> [WHAT TO WORK ON] Every record must appear in your reply exactly as written.

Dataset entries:
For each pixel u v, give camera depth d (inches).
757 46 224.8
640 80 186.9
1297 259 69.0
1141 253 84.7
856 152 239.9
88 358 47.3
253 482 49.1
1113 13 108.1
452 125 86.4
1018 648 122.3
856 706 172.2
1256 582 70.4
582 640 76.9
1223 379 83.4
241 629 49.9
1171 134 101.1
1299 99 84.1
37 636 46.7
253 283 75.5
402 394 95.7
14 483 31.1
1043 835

> [YOUR RESPONSE]
For each pixel u v, give camera depth d (inches).
757 46 224.8
640 80 186.9
1297 259 69.0
1141 253 84.7
856 152 239.9
88 358 47.3
253 482 49.1
1113 13 108.1
452 125 86.4
1018 648 122.3
856 706 172.2
1256 582 70.4
582 640 76.9
1223 379 83.4
241 629 49.9
1171 134 101.1
1299 99 84.1
37 636 46.7
253 283 75.5
402 394 95.7
14 483 31.1
1043 835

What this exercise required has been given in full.